「良かったら、私の家に泊まっていきませんか?」
意気揚々にアリテは謎の旅人を家に誘ってきた。
「もちろん、家族はいるんだろうな?」
「ううん、ずっと昔に亡くなったよ」
早津は頭を悩ませた。ブラジルじゃあそういうような女もたくさんいた。闘技場で勝てば誘ってくる女達だ。だけど、ここはブラジルじゃない。あの聖都市である。
「あのな、俺みたいな怪しい男を一人ものの女が誘うってのは危険なんだぞ」
アリテはそんな早津を不思議そうに見て、そしてピンときたような顔をした。
「さては、私にエッチなことをしようと思ってるので?」
少し恥ずかしそうに胸を隠したアリテ。悪いようだが、そこまで魅力的な体には見えない。ブラジルでサンバを見てきたせいだろうか。

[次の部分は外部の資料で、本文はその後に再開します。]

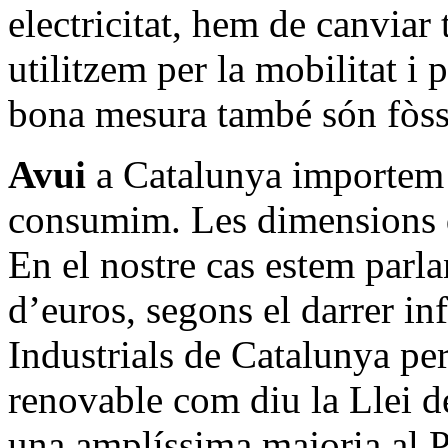
electricitat, hem de canviar
utilitzem per la mobilitat i 
bona mesura també són fòss
Avui
a Catalunya importem 
consumim. Les dimensions d
En el nostre cas estem parl
d’euros, segons el darrer i
Industrials de Catalunya pe
renovable com diu la Llei 
una amplíssima majoria al 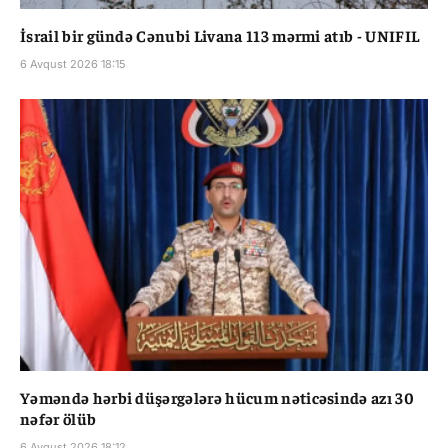
İsrail bir gündə Cənubi Livana 113 mərmi atıb - UNIFIL
6 Avqust 2026 18:15
Yəməndə hərbi düşərgələrə hücum nəticəsində azı 30
nəfər ölüb
6 Avqust 2026 18:12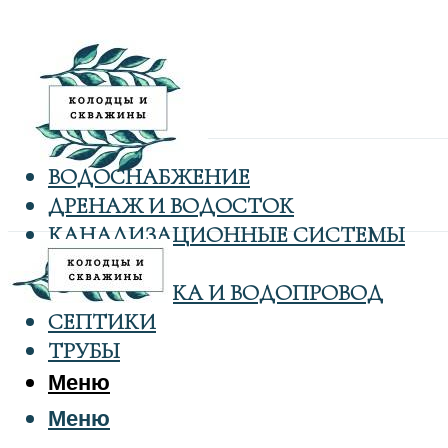
ВОДОСНАБЖЕНИЕ
ДРЕНАЖ И ВОДОСТОК
КАНАЛИЗАЦИОННЫЕ СИСТЕМЫ
КОЛОДЦЫ
САНТЕХНИКА И ВОДОПРОВОД
СЕПТИКИ
ТРУБЫ
Меню
Меню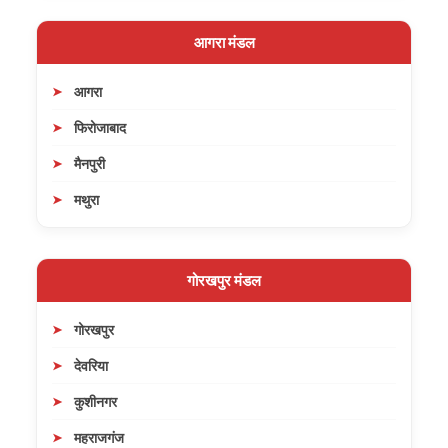
आगरा मंडल
आगरा
फिरोजाबाद
मैनपुरी
मथुरा
गोरखपुर मंडल
गोरखपुर
देवरिया
कुशीनगर
महराजगंज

「思ってないよ、ただ忠告しただけだ。アリテが他にもこんな風に男を誘ったら危ないってね」
「違うよ」
後ろを向いた早津の手が握られた。
「私にもよく分からないけどね、早津は信頼できるってそう思ったの」
屈託のない笑顔の彼女を見て、早津は亜璃のことを思い出させずにはいられなかった。忘れようと思っても忘れられず、忘れることを諦めた彼女のこと。もうこうなったら一生ひきずって生きてやると決めた先に出会ったアリテ。
早津は嬉しさと同時に、迷いを感じていた。